PROBLEM TO WORK ON: Could you output each line below exactly as it appears, excluding any pictures?

######

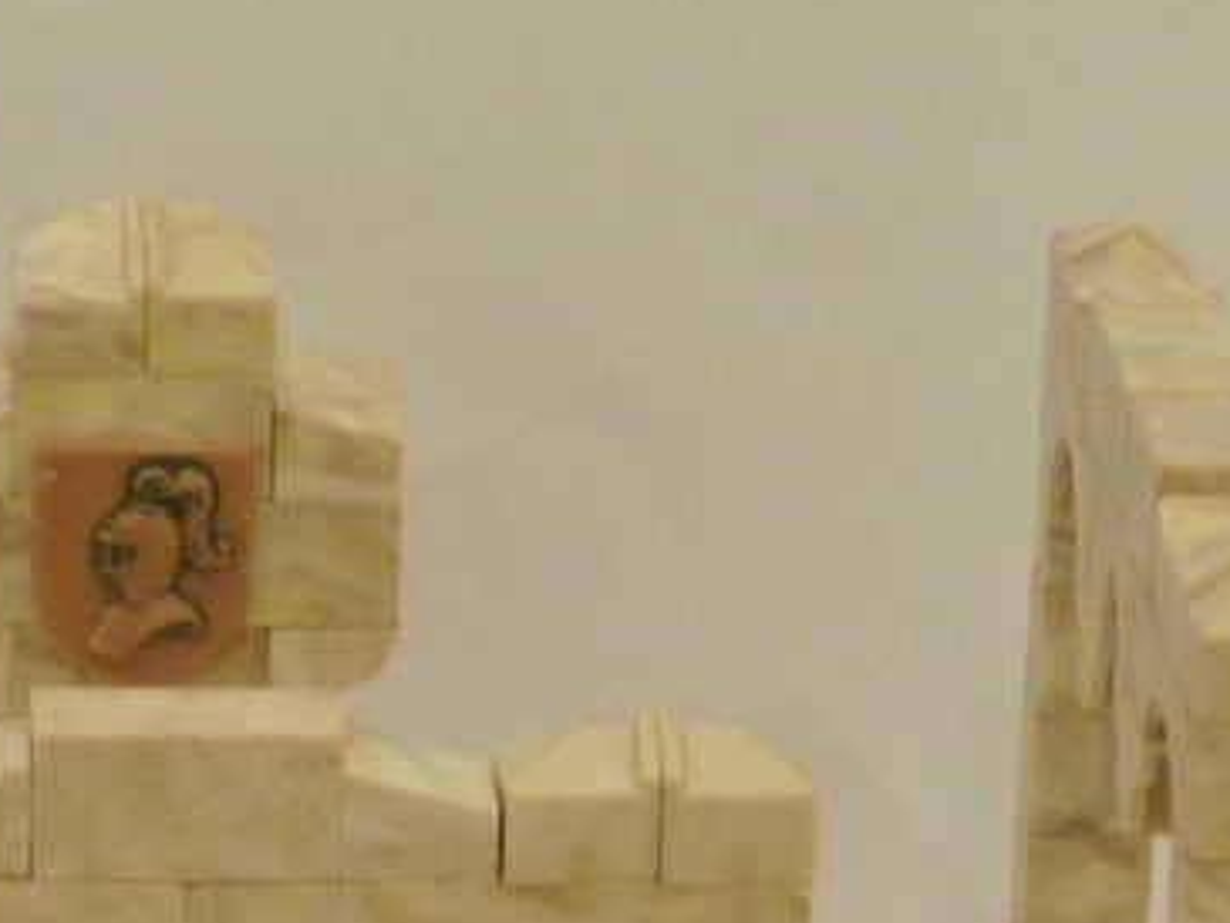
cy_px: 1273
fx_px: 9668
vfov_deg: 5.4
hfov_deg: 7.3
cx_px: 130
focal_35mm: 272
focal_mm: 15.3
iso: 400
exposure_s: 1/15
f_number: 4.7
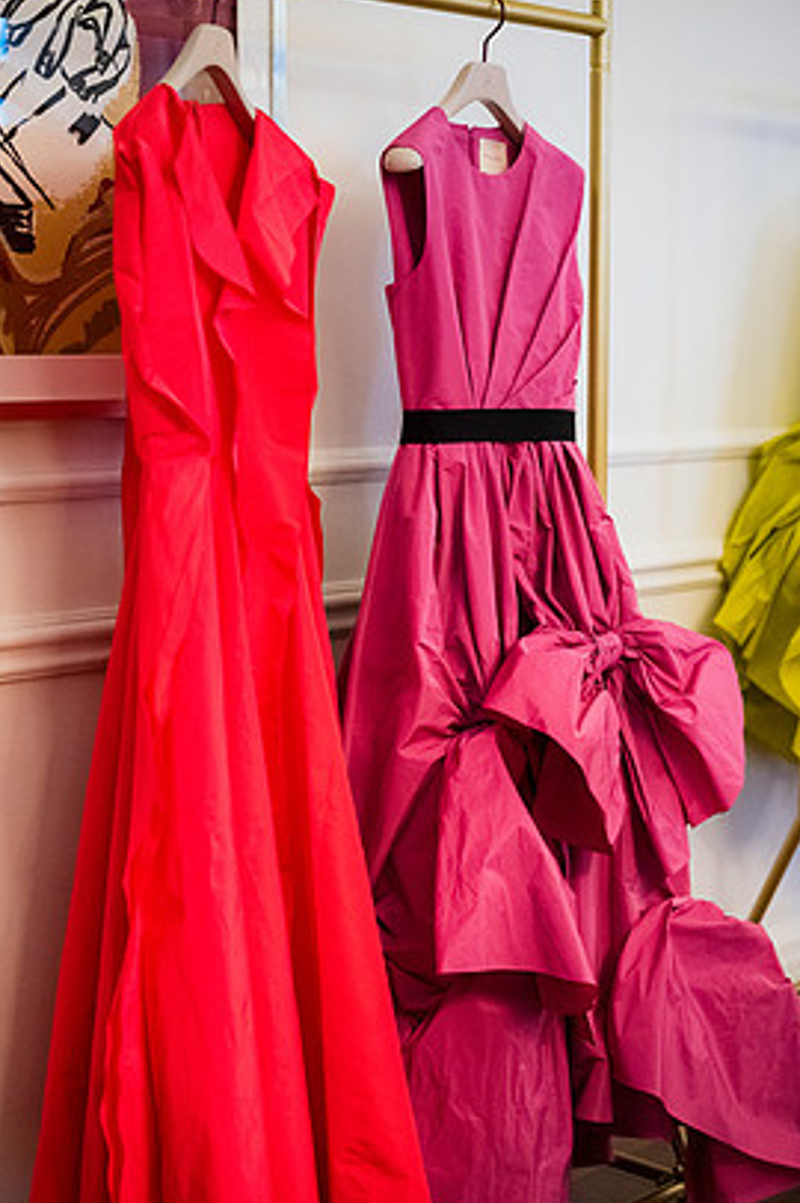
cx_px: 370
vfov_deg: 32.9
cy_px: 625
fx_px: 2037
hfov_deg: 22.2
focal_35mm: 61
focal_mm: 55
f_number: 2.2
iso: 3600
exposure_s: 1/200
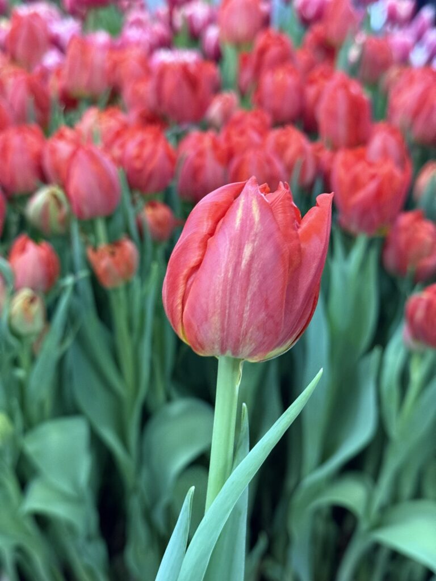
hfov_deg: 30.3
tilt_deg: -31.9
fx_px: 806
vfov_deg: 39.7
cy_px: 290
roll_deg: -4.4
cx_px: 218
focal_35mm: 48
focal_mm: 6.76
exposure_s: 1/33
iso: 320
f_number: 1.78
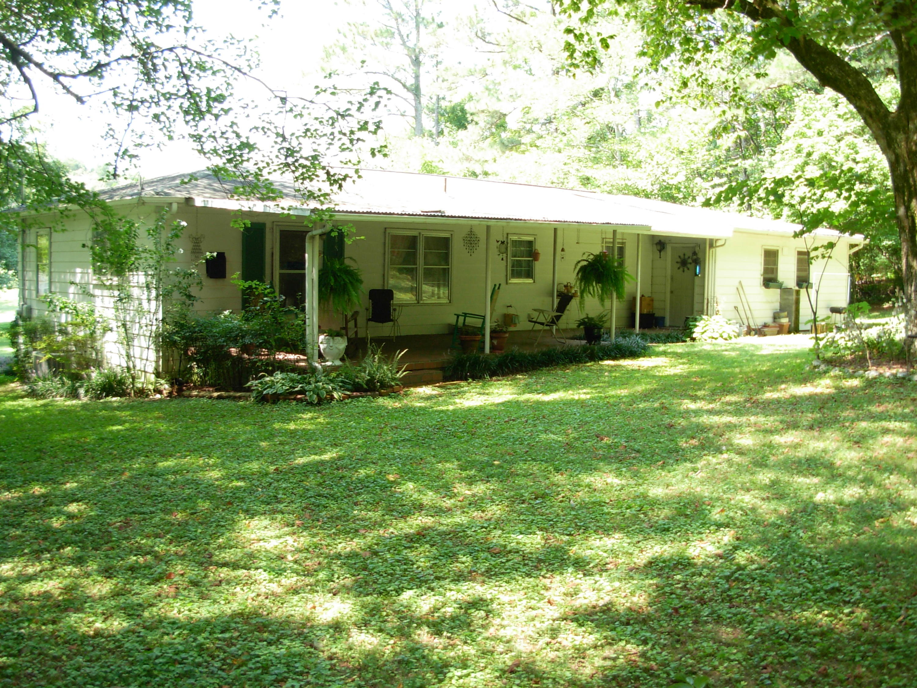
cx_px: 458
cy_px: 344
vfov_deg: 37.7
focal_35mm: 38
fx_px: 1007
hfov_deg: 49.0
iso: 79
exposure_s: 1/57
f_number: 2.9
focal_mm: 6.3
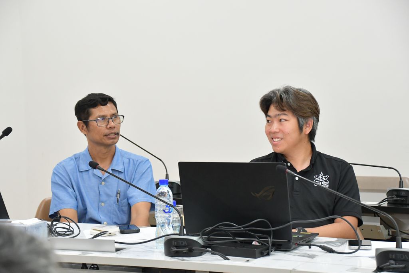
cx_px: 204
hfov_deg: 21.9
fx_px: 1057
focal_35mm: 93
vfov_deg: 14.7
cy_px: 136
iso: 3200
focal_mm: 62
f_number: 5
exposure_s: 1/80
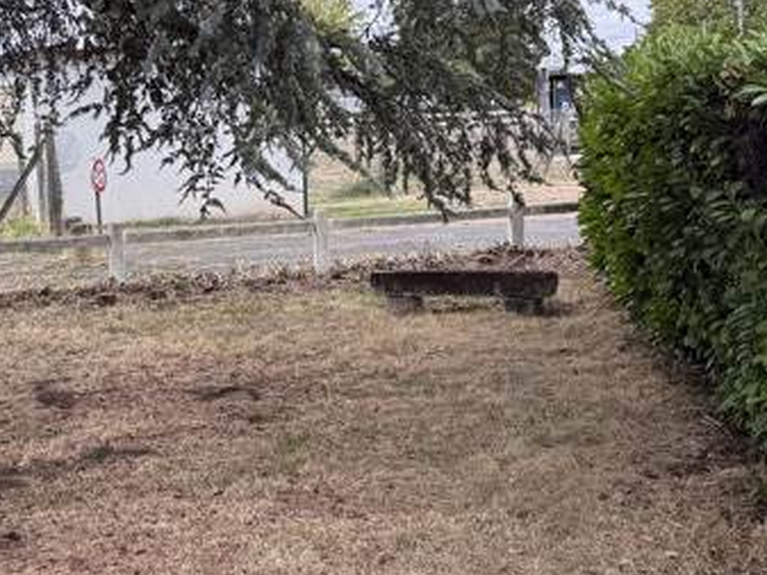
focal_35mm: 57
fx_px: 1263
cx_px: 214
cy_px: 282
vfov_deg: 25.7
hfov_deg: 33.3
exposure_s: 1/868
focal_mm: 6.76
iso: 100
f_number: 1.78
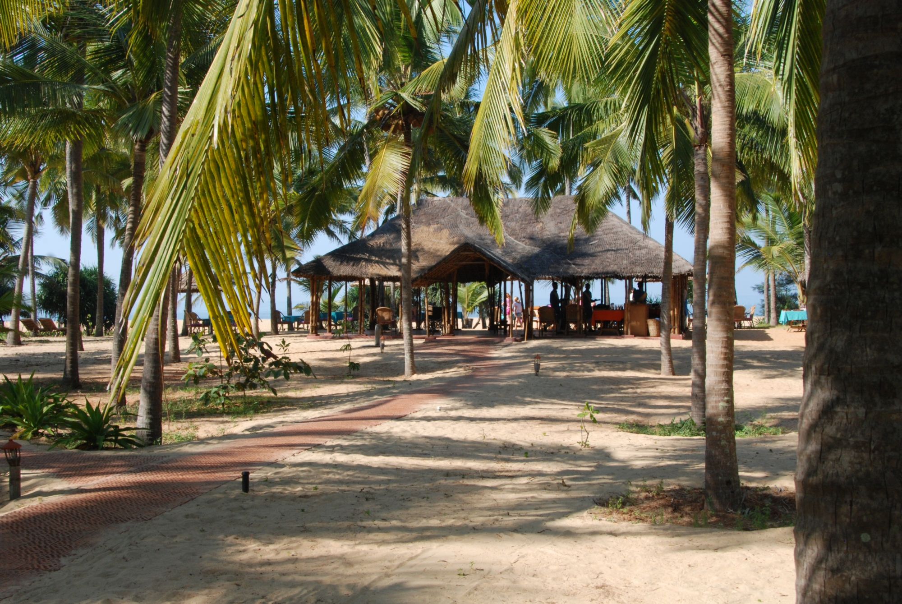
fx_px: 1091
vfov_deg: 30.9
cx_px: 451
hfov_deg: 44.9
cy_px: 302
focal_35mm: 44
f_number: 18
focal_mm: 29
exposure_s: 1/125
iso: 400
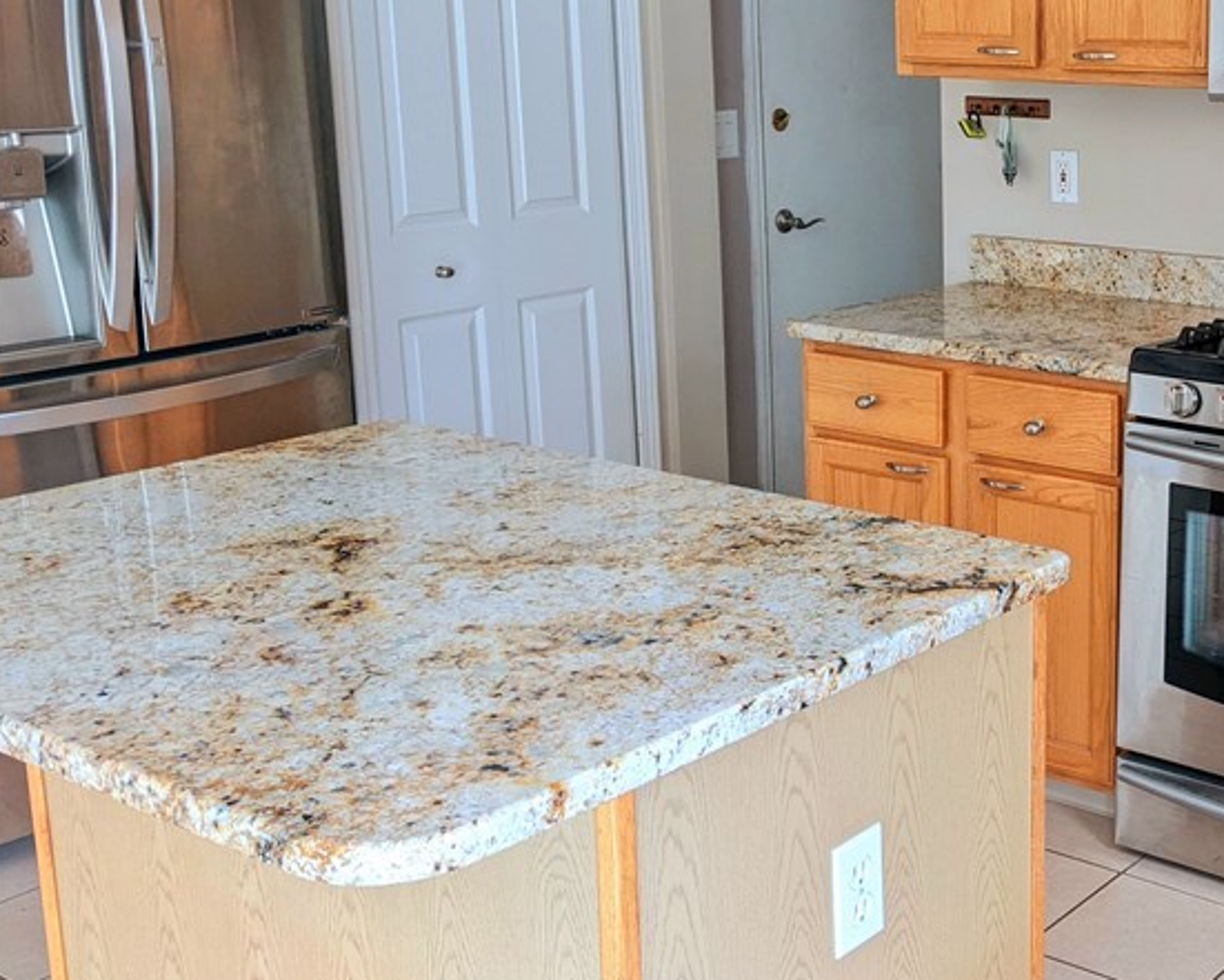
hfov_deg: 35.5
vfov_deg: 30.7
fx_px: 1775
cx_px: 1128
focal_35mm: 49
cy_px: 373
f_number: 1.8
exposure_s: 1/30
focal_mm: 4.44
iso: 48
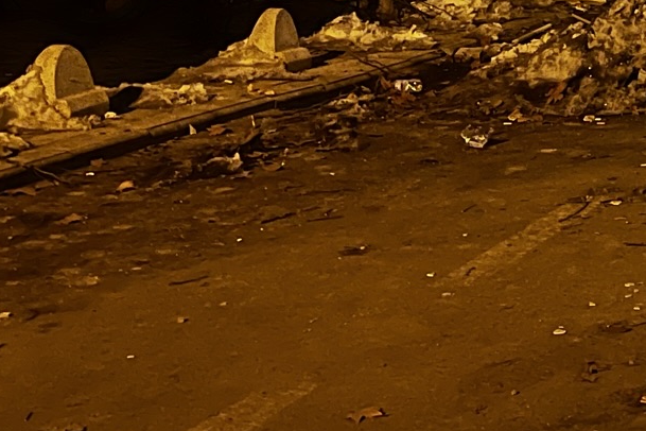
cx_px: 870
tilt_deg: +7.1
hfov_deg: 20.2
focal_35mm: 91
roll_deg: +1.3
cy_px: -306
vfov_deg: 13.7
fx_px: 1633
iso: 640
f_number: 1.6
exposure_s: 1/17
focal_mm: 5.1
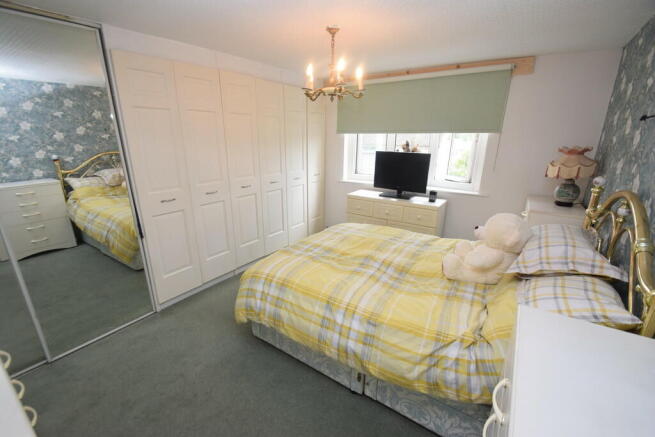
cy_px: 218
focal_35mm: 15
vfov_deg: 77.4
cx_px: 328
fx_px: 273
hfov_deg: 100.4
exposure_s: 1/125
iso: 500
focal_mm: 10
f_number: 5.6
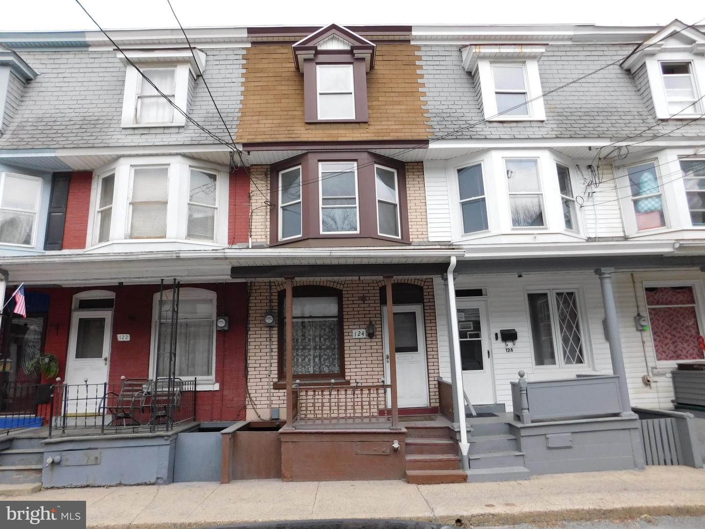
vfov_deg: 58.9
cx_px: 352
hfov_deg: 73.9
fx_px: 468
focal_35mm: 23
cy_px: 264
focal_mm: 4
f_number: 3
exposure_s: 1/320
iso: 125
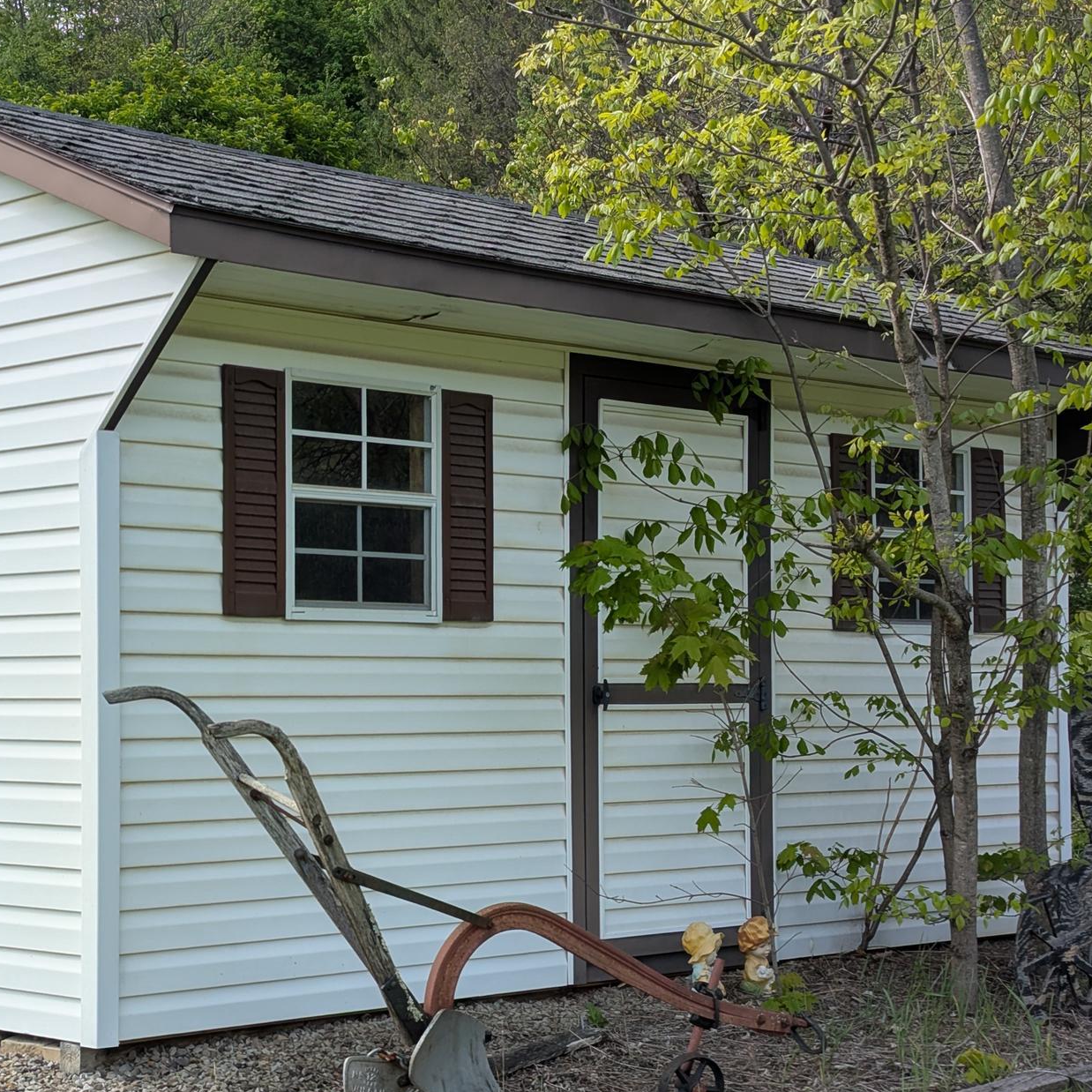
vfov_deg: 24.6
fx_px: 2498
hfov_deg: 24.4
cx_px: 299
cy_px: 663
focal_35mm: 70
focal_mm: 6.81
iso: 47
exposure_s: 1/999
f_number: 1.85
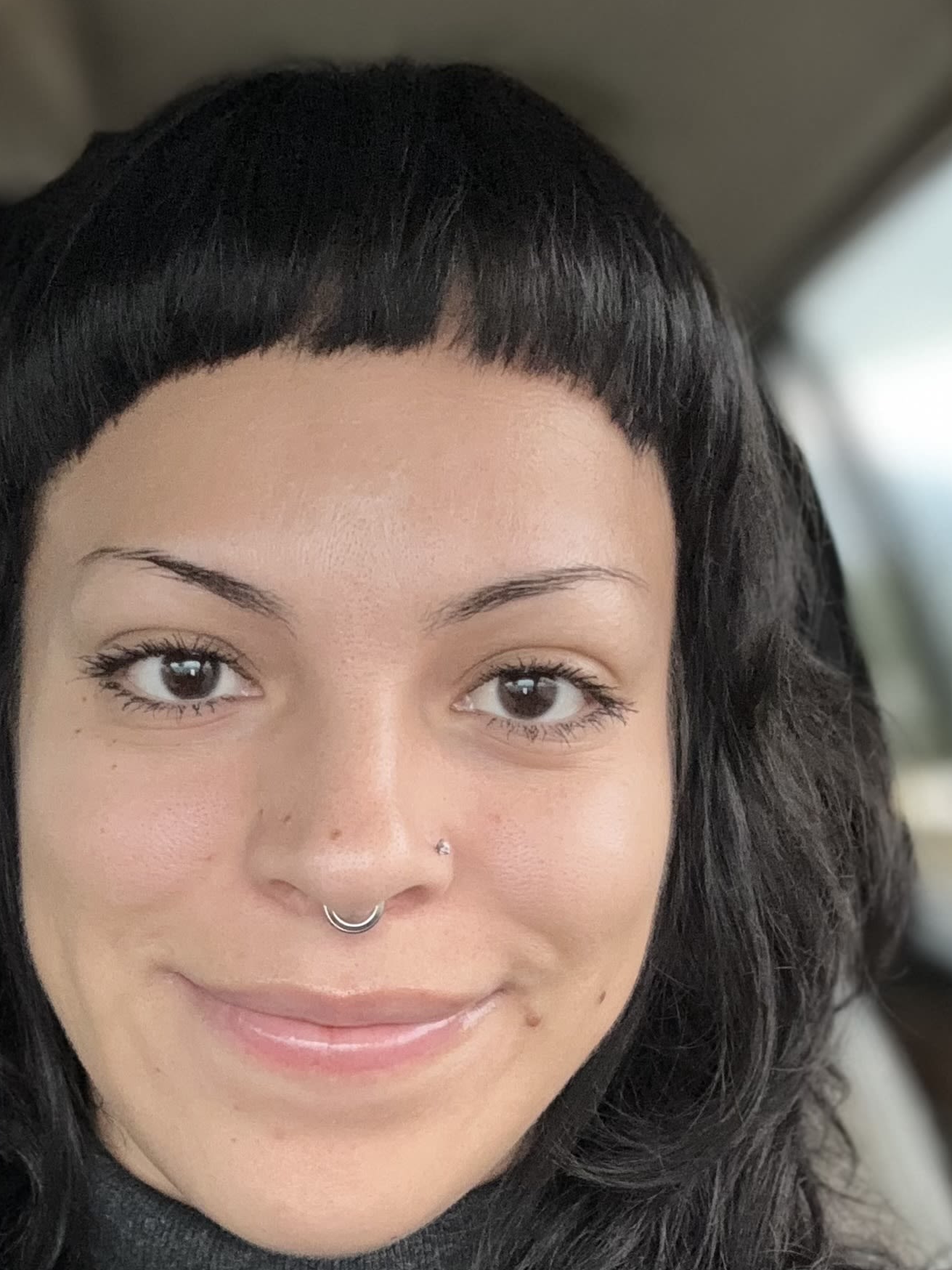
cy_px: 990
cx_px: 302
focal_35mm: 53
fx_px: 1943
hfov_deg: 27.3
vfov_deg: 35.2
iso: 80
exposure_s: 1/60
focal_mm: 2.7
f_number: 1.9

######

COMPLETED EXERCISE:
cy_px: 1273
fx_px: 9668
vfov_deg: 5.4
hfov_deg: 7.3
cx_px: 130
focal_35mm: 272
focal_mm: 15.3
iso: 400
exposure_s: 1/15
f_number: 4.7
cx_px: 370
vfov_deg: 32.9
cy_px: 625
fx_px: 2037
hfov_deg: 22.2
focal_35mm: 61
focal_mm: 55
f_number: 2.2
iso: 3600
exposure_s: 1/200
hfov_deg: 30.3
tilt_deg: -31.9
fx_px: 806
vfov_deg: 39.7
cy_px: 290
roll_deg: -4.4
cx_px: 218
focal_35mm: 48
focal_mm: 6.76
exposure_s: 1/33
iso: 320
f_number: 1.78
cx_px: 458
cy_px: 344
vfov_deg: 37.7
focal_35mm: 38
fx_px: 1007
hfov_deg: 49.0
iso: 79
exposure_s: 1/57
f_number: 2.9
focal_mm: 6.3
cx_px: 204
hfov_deg: 21.9
fx_px: 1057
focal_35mm: 93
vfov_deg: 14.7
cy_px: 136
iso: 3200
focal_mm: 62
f_number: 5
exposure_s: 1/80
focal_35mm: 57
fx_px: 1263
cx_px: 214
cy_px: 282
vfov_deg: 25.7
hfov_deg: 33.3
exposure_s: 1/868
focal_mm: 6.76
iso: 100
f_number: 1.78
fx_px: 1091
vfov_deg: 30.9
cx_px: 451
hfov_deg: 44.9
cy_px: 302
focal_35mm: 44
f_number: 18
focal_mm: 29
exposure_s: 1/125
iso: 400
hfov_deg: 35.5
vfov_deg: 30.7
fx_px: 1775
cx_px: 1128
focal_35mm: 49
cy_px: 373
f_number: 1.8
exposure_s: 1/30
focal_mm: 4.44
iso: 48
cx_px: 870
tilt_deg: +7.1
hfov_deg: 20.2
focal_35mm: 91
roll_deg: +1.3
cy_px: -306
vfov_deg: 13.7
fx_px: 1633
iso: 640
f_number: 1.6
exposure_s: 1/17
focal_mm: 5.1
cy_px: 218
focal_35mm: 15
vfov_deg: 77.4
cx_px: 328
fx_px: 273
hfov_deg: 100.4
exposure_s: 1/125
iso: 500
focal_mm: 10
f_number: 5.6
vfov_deg: 58.9
cx_px: 352
hfov_deg: 73.9
fx_px: 468
focal_35mm: 23
cy_px: 264
focal_mm: 4
f_number: 3
exposure_s: 1/320
iso: 125
vfov_deg: 24.6
fx_px: 2498
hfov_deg: 24.4
cx_px: 299
cy_px: 663
focal_35mm: 70
focal_mm: 6.81
iso: 47
exposure_s: 1/999
f_number: 1.85
cy_px: 990
cx_px: 302
focal_35mm: 53
fx_px: 1943
hfov_deg: 27.3
vfov_deg: 35.2
iso: 80
exposure_s: 1/60
focal_mm: 2.7
f_number: 1.9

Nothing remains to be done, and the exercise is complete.